Devil's Advocate (The X-Files: Origins #2)

CHAPTER 36

Hale Residence

3:37 P.M.

Dana and Ethan went through it all again, every page of the case files, every awful photo, every line of the nearly incomprehensible medical reports.

They wound up at exactly the same place.

“Look,” said Ethan, “if Maisie was killed like Jesus, then maybe the other deaths were meant to look like other famous deaths. Maybe it’s only that we can see the Jesus injuries because they’re more well known. The others might not even be religious at all.”

“Maybe,” Dana said dubiously, “but I kind of think they might be.”

“How? ESP or—?”

“No. I just think it.”

Ethan sighed. “That’s not very scientific, though. We need to build on actual evidence, don’t we?”

“It’s a theory,” she said defensively. “Theories are part of science.”

“Sure, but maybe we should bag it for now,” said Ethan. “I’d kind of like to share all this with the science club.”

“Okay, but what if they can’t help? It’s not like we can bring the case files for them to go through,” said Dana, getting a little heated.

“Then we…,” he began, but trailed off, clearly not knowing where else to go. “We can’t talk to my uncle about it, that’s for sure.”

“No,” she agreed, “but maybe we should go to the library. They’ll have books on how other religious people died. How did Moses die or Daniel or any of them?”

“That’s good,” he said, nodding. “But I just thought of something. The crown of thorns and the spear in his side were all how Jesus died, right? Well, Maisie’s family is Jewish.”

“So was Jesus,” countered Dana. “But I don’t think that matters. It’s probably more important what’s going on in the head of the killer.”

“The angel,” he said, and she heard the skepticism in his voice.

“Look,” she said impatiently, “we both know that he’s not an angel. He’s a psychopath, a mass murderer or whatever.”

“You see him as an angel in your dreams, though,” said Ethan. He flapped his arms and then sat down heavily on the other chair. “This is bizarre. We’re talking about angels, psychopaths, and the possibility of a series of murders made to look like religious deaths. Are we imagining all of this?”

“Unfortunately,” said Dana, “I don’t think so. And that scares the heck out of me.”

He looked at her, and for a moment there was almost a shadow of a smile on his face. Not a happy smile, though. “Dana … we’re fifteen.”

“I know. But we’re not dumb kids. You’re smart, I’m smart, everyone in the science club is way smart.”

“Sure, but Jerry, Tisa, and Sylvia are no more detectives than we are.”

“I know.”

“We shouldn’t even be doing this.”

Dana looked down at the papers in her lap. “I didn’t ask to have those dreams, Ethan,” she said softly. “I didn’t ask to see Maisie. I didn’t ask for any of this.”

“Hey, I—”

She raised her head and fixed him with a hard, inflexible stare. “But for whatever reason, this is happening to me. Me. I don’t know why, but I have to believe there is a point to all this.”

“Why? You didn’t know any of them. What makes you so special?”

He stopped as if he realized how his last question sounded, in both tone and meaning. “Wait—”

“Forget it,” she said as she stood up.

“Hey, I’m sorry.”

“No, it’s okay. I have to go, though.”

“Want me to walk you home?” he asked awkwardly, but Dana shook her head.
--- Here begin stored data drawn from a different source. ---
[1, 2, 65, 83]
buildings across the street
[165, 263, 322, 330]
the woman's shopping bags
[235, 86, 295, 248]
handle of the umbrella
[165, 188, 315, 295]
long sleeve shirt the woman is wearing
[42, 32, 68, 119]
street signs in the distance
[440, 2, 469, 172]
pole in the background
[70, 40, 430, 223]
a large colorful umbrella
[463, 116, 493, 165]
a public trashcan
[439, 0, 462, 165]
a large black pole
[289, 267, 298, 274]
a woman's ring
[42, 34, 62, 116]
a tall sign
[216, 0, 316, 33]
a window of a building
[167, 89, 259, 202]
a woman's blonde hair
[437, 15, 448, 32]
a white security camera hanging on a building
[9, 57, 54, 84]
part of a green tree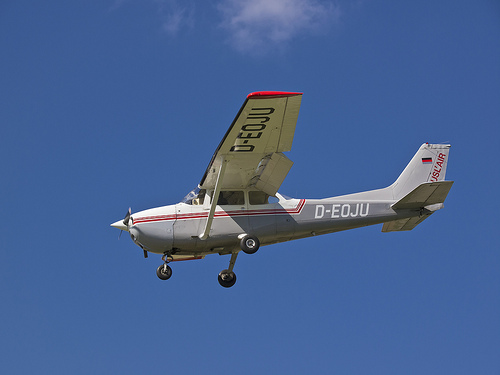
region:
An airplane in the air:
[95, 77, 466, 304]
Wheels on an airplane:
[139, 233, 271, 287]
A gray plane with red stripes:
[103, 182, 437, 242]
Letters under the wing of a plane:
[223, 100, 278, 169]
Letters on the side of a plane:
[303, 198, 375, 228]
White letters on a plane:
[310, 196, 372, 226]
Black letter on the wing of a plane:
[226, 96, 276, 158]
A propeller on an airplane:
[105, 193, 167, 257]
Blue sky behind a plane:
[48, 52, 495, 292]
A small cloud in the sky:
[123, 3, 421, 64]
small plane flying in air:
[86, 49, 484, 312]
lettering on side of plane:
[309, 201, 372, 228]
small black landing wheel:
[243, 233, 265, 253]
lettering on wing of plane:
[219, 98, 280, 170]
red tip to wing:
[248, 81, 307, 111]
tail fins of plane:
[378, 131, 456, 246]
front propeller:
[93, 198, 130, 245]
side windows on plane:
[177, 185, 289, 216]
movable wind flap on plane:
[237, 145, 299, 211]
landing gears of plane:
[136, 231, 270, 294]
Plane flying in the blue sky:
[76, 80, 471, 310]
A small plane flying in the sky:
[85, 111, 444, 312]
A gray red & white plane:
[62, 180, 455, 246]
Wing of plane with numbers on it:
[189, 62, 312, 196]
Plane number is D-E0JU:
[210, 54, 322, 169]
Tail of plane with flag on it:
[406, 132, 455, 192]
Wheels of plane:
[156, 237, 253, 290]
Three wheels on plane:
[108, 185, 283, 316]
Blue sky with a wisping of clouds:
[30, 13, 307, 127]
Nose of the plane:
[93, 183, 175, 258]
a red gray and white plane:
[94, 61, 479, 305]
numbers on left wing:
[220, 103, 273, 161]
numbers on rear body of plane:
[306, 193, 382, 234]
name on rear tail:
[408, 146, 468, 190]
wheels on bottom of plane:
[209, 223, 263, 298]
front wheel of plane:
[154, 263, 173, 283]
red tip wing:
[192, 71, 308, 181]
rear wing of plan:
[391, 176, 453, 216]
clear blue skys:
[17, 8, 224, 149]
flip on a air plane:
[259, 143, 296, 199]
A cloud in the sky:
[127, 0, 352, 59]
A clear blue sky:
[2, 3, 496, 373]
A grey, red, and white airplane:
[73, 74, 453, 294]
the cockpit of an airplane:
[183, 183, 286, 207]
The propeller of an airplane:
[112, 204, 132, 240]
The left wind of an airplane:
[197, 89, 308, 191]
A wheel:
[240, 230, 261, 257]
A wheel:
[218, 267, 237, 290]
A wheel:
[156, 260, 178, 283]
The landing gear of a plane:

“I’m not going home,” she said as she stood. “I’m going to the library.”

Ethan stood, too. “Let me put this stuff away.”

“You don’t have to come with me,” she said.

He grinned. “Yeah, I do.”





CHAPTER 37

Abigail Smith Public Library

4:19 P.M.

The Smith Library—informally known as the Abby to everyone—was one of the few things Dana genuinely liked about the town.